Insect skeletal muscles are frequently innervated by small numbers of motor neurones, all of which can be uniquely identified physiologically. They therefore present excellent model systems in which to study the basic principles of neuromuscular transmission and the modulation of these effects by biogenic amines and peptides. The extensor-tibiae muscle of the hind leg of the locust is a much studied, large muscle that is innervated by three identified motor neurones and one identified modulatory neurone. Much attention has recently been focused on the modulation of neuromuscular transmission and muscular contraction in this muscle by biogenic amines and peptides.
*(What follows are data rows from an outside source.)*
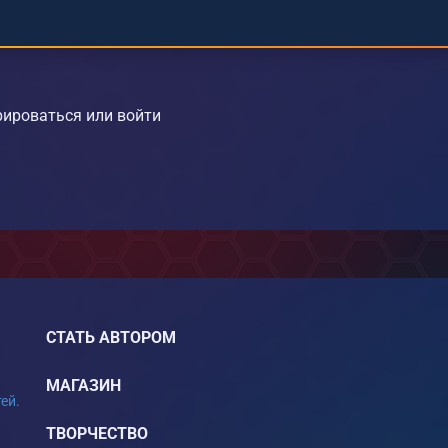
ироваться или войти
СТАТЬ АВТОРОМ
МАГАЗИН
ей.
ТВОРЧЕСТВО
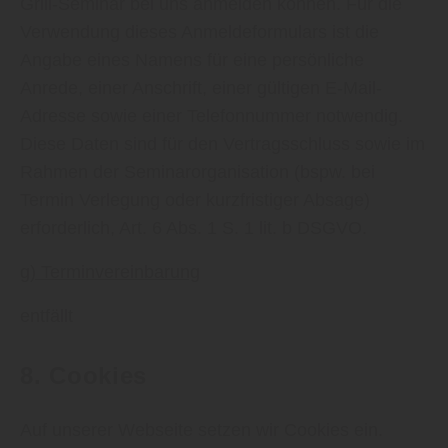
Grill-Seminar bei uns anmelden können. Für die
Verwendung dieses Anmeldeformulars ist die
Angabe eines Namens für eine persönliche
Anrede, einer Anschrift, einer gültigen E-Mail-
Adresse sowie einer Telefonnummer notwendig.
Diese Daten sind für den Vertragsschluss sowie im
Rahmen der Seminarorganisation (bspw. bei
Termin Verlegung oder kurzfristiger Absage)
erforderlich, Art. 6 Abs. 1 S. 1 lit. b DSGVO.
g) Terminvereinbarung
entfällt
8. Cookies
Auf unserer Webseite setzen wir Cookies ein.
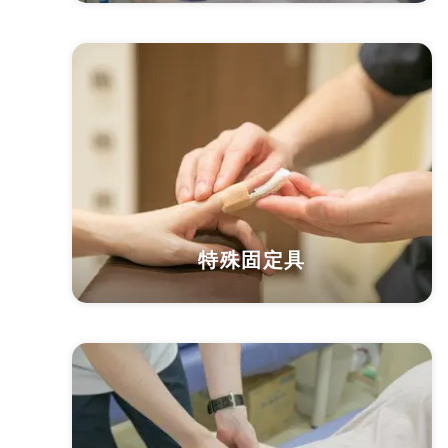
特殊固定具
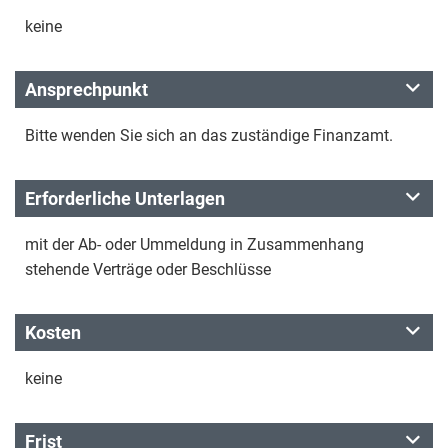
keine
Ansprechpunkt
Bitte wenden Sie sich an das zuständige Finanzamt.
Erforderliche Unterlagen
mit der Ab- oder Ummeldung in Zusammenhang
stehende Verträge oder Beschlüsse
Kosten
keine
Frist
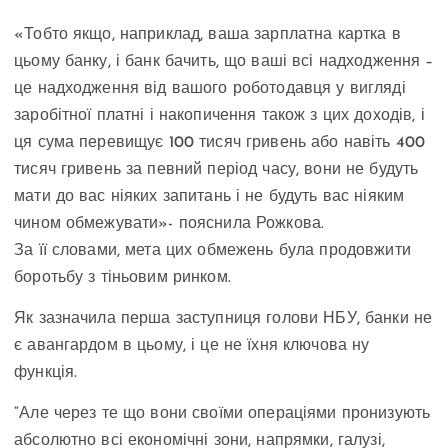
«Тобто якщо, наприклад, ваша зарплатна картка в
цьому банку, і банк бачить, що ваші всі надходження –
це надходження від вашого роботодавця у вигляді
заробітної платні і накопичення також з цих доходів, і
ця сума перевищує 100 тисяч гривень або навіть 400
тисяч гривень за певний період часу, вони не будуть
мати до вас ніяких запитань і не будуть вас ніяким
чином обмежувати»- пояснила Рожкова.
За її словами, мета цих обмежень була продовжити
боротьбу з тіньовим ринком.
Як зазначила перша заступниця голови НБУ, банки не
є авангардом в цьому, і це не їхня ключова ну
функція.
“Але через те що вони своїми операціями пронизують
абсолютно всі економічні зони, напрямки, галузі,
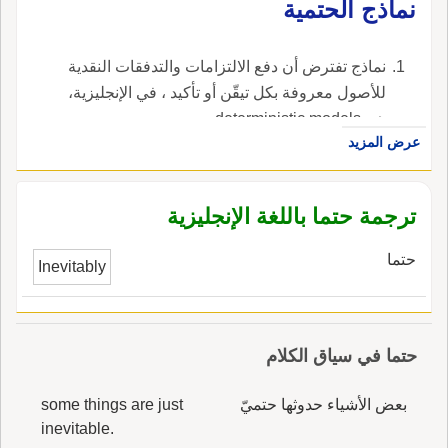
نماذج الحتمية
نماذج تفترض أن دفع الالتزامات والتدفقات النقدية
للأصول معروفة بكل تيقّن أو تأكيد ، في الإنجليزية،
هي deterministic models.
عرض المزيد
ترجمة حتما باللغة الإنجليزية
حتما
Inevitably
حتما في سياق الكلام
بعض الأشياء حدوثها حتميّ
some things are just
inevitable.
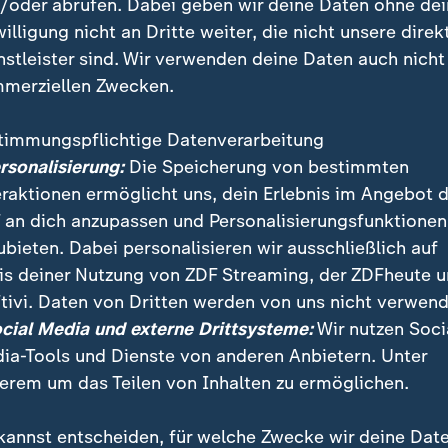
/oder abrufen. Dabei geben wir deine Daten ohne de
willigung nicht an Dritte weiter, die nicht unsere direk
nstleister sind. Wir verwenden deine Daten auch nicht
merziellen Zwecken.
timmungspflichtige Datenverarbeitung
ersonalisierung:
Die Speicherung von bestimmten
eraktionen ermöglicht uns, dein Erlebnis im Angebot 
 an dich anzupassen und Personalisierungsfunktionen
ubieten. Dabei personalisieren wir ausschließlich auf
eist nach Kiew
is deiner Nutzung von ZDF Streaming, der ZDFheute 
enskyj
tivi. Daten von Dritten werden von uns nicht verwend
ocial Media und externe Drittsysteme:
Wir nutzen Soci
rztetag in Berlin
ia-Tools und Dienste von anderen Anbietern. Unter
ona
erem um das Teilen von Inhalten zu ermöglichen.
n mit neuem Buch
kannst entscheiden, für welche Zwecke wir deine Dat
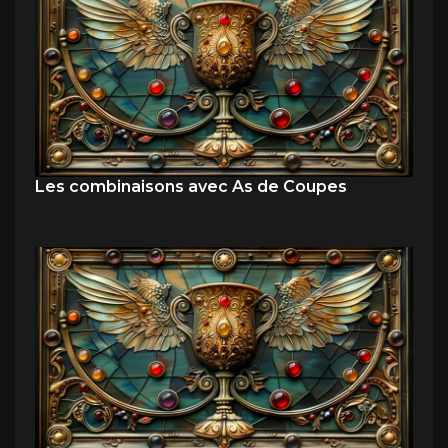
Les combinaisons avec As de Coupes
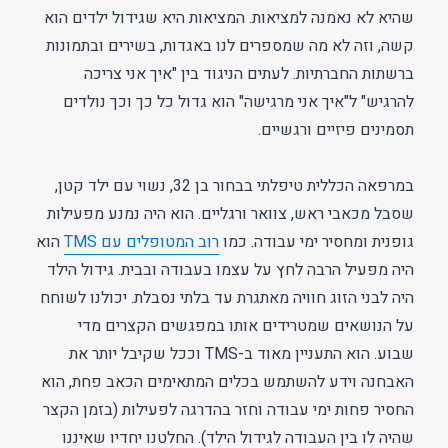
שהיא לא נאמנה למציאות. המציאות היא שגידול ילדים הוא
קשה, וזה לא מה שמספרים לנו באגדות, בשירים ובתמונות
ברשתות החברתיות. לעתים הניגוד בין "איך אני צריכה
להרגיש" ל"איך אני מרגישה" הוא גדול כל כך וכך נולדים
תסמינים פיזיים ורגשיים.
במרפאה הכללית טיפלתי בבחור בן 32, נשוי עם ילד קטן,
שסבל מכאבי ראש, צוואר ורגליים. הוא היה נמנע מפעילות
גופנית ומחסיר ימי עבודה. כמו
רוב המטופלים עם TMS
הוא
היה מפעיל הרבה לחץ על עצמו בעבודה ובבית. גידול הילד
היה לבני הזוג חוויה מאתגרת עד בלתי נסבלת. יכולנו לשוחח
על הנושאים שמטרידים אותו במפגשים הקצרים מדי
שבוע. הוא התעניין מאוד ב-TMS וככל שקיבל יותר את
האבחנה וידע להשתמש בכלים המתאימים הכאב פחת, הוא
החסיר פחות ימי עבודה וחזר בהדרגה לפעילות (בזמן הקצר
שהיה לו בין העבודה לגידול הילד). החלטנו יחדיו שאיננו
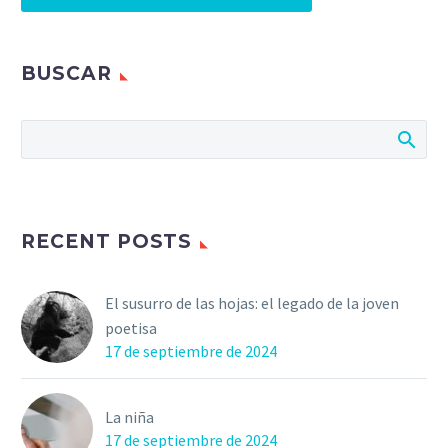
BUSCAR
RECENT POSTS
El susurro de las hojas: el legado de la joven
poetisa
17 de septiembre de 2024
La niña
17 de septiembre de 2024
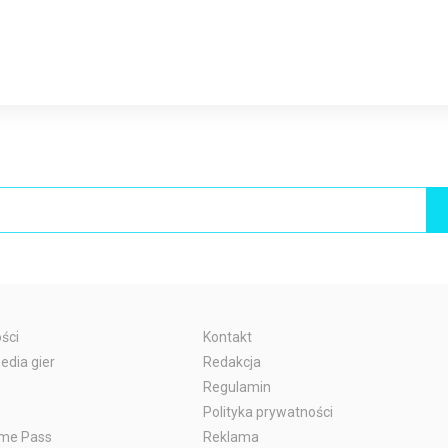
ści
Kontakt
edia gier
Redakcja
Regulamin
Polityka prywatności
me Pass
Reklama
One proximal bundle of muscle fibres in the extensor-tibiae muscle exhibits a myogenic rhythm of contraction and relaxation. The rhythm is stimulated by a variety of peptides including proctolin, the AKH-related peptides M1 and M2, and by small cardioactive peptide (SCPB). In addition, it is activated by 5-hydroxytryptamine and by oneclass of adenosine analogues. The rhythm is inhibited by octopamine and by a second class of adenosine analogues. The actions of these various modulatory compounds will be discussed in terms of the likely numbers of pharmacologically distinct receptors in this preparation and their modes of action.
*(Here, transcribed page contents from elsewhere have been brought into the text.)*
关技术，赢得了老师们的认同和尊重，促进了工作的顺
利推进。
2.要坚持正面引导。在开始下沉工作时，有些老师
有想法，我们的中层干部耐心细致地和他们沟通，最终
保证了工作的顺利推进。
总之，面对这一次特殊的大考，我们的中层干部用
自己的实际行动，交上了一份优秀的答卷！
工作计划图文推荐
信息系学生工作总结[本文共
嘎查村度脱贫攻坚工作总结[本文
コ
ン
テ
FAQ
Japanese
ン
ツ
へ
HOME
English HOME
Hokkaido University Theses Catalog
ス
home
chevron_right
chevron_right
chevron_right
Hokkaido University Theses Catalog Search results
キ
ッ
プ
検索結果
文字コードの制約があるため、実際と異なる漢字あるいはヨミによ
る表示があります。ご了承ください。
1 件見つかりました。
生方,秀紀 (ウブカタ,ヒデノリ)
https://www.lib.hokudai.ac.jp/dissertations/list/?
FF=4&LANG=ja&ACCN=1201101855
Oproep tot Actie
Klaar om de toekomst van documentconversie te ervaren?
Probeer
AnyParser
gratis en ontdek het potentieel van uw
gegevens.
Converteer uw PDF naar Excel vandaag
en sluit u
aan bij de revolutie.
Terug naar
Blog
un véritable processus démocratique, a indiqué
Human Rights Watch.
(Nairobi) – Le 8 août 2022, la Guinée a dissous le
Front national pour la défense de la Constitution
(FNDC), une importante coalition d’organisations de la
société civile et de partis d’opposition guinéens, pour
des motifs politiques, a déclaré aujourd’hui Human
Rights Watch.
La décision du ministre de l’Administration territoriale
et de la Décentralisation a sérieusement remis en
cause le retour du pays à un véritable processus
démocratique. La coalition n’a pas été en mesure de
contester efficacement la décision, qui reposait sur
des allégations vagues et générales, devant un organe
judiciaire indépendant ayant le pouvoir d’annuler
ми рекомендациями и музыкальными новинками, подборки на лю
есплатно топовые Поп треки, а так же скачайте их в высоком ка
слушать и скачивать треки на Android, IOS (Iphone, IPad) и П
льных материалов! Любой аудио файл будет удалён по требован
Neuromuscular transmission and muscular contraction in the extensor-tibiae muscle is modulated by the biogenic amine octopamine and by the peptides, proctolin and FMRFamide. The actions of these modulators are discussed in relation differences in the responsiveness of various regions of the muscle, to the frequency dependence of their effects on motor neurone activityand to their modes of action.

The cellular locations and mode of transmission to the muscle of some of these modulators will be considered. Octopamine and proctolin are contained within neurones which innervate the muscle, whilst FMRFamide- and SCPB-like peptides appear to be released into the locust haemolymph as neurohormones.